Mais il commence déjà à se décomposer sous l’action combinée d’une autolyse enzymatique et d’une prolifération bactérienne provenant essentiellement de l’intestin.

–  Putréfaction débutante ou putréfaction « verte » (première semaine) : débute généralement par une tache verte de la paroi abdominale au niveau de la fosse iliaque droite, qui se généralise ensuite à l’ensemble du tronc puis à l’extrémité cervico-céphalique et finalement aux membres (typiquement les pieds et les mains sont les parties du cadavre qui se décomposent en dernier). Les autres signes caractéristiques de cette période sont l’apparition de phlyctènes cutanées, d’un ballonnement abdominal (et éventuellement scrotal) sous l’effet des gaz de putréfaction, d’une issue de liquides putréfactifs par les différents orifices (ne doivent pas être confondus avec du sang) et par l’apparition d’une odeur typique de viande en décomposition.

–  Putréfaction avancée ou putréfaction « noire » (premier mois) : les parties exposées du cadavre (notamment extrémité céphalique) prennent une coloration noirâtre, le décollement épidermique se généralise, les ongles tombent. Le ballonnement abdominal décroît du fait de l’issue des gaz. L’odeur de putréfaction est à son maximum.

– Fermentation butyrique (deux à six mois) : ce stade est marqué par une dessiccation progressive du cadavre avec saponification de ses graisses. L’odeur du cadavre devient moins agressive et évoque certains fromages…

– Dessiccation terminale et transformation squelettique (plusieurs mois à plusieurs années) : liées à la disparition terminale des parties molles. A ce stade l’évolution du cadavre se fait de manière beaucoup plus lente que lors des stades précédents.

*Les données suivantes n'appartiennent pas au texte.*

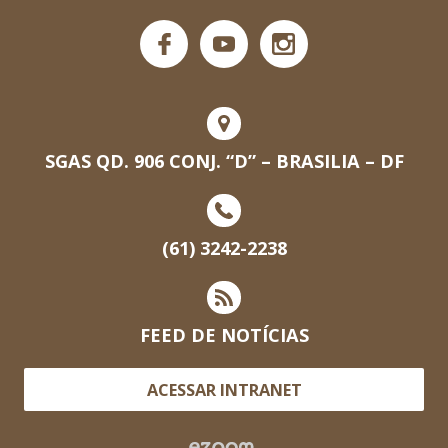
SGAS QD. 906 CONJ. “D” – BRASILIA – DF
(61) 3242-2238
FEED DE NOTÍCIAS
ACESSAR INTRANET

Cette chronologie des phénomènes putréfactifs connaît malheureusement des variations interindividuelles absolument considérables. La température ambiante est évidemment le principal facteur déterminant la vitesse de la putréfaction mais de nombreux autres paramètres peuvent interférer : corpulence, pathologies, circonstances de la mort… Plusieurs variantes peuvent également exister par rapport au déroulement « classique » de la décomposition :

– Transformation en adipocire (dans des conditions humides, préférablement anaérobies)

– Momification (dans des environnements secs)

On peut en conclure que seule le refroidissement du corps est véritablement fiable pour la datation du décès, mais si on ne dispose pas de thermomètre ou si l’état du corps ne permet pas cette datation on peut approximativement déterminer l’heure de la mort avec différents stades:

– Stade I : corps chaud, souple, certainement à moins de 6 heures ;

– Stade II : corps « tiède » (la chaleur cutanée n’est plus perceptible qu’au niveau des plis axillaires et inguinaux), rigide, présentant des lividités mobiles, la mort date vraisemblablement de 6 à 15 heures ;

– Stade III : corps froid, rigide, présentant des lividités fixées, la mort date probablement de 15 à 48 heures ;

– Stade IV : corps froid, souple, présentant des signes de putréfaction : la mort remonte vraisemblablement à plus de 36 heures sans qu’il soit possible de la dater avec plus de précision (l’appréciation de la température du corps est ici réalisée par simple palpation du cadavre).

Vous voilà maintenant initiés aux bases pour devenir médecin légiste. Néanmoins le métier de légiste nécessite également l’étude de données biologiques que nous vous expliquerons dans un article prochain.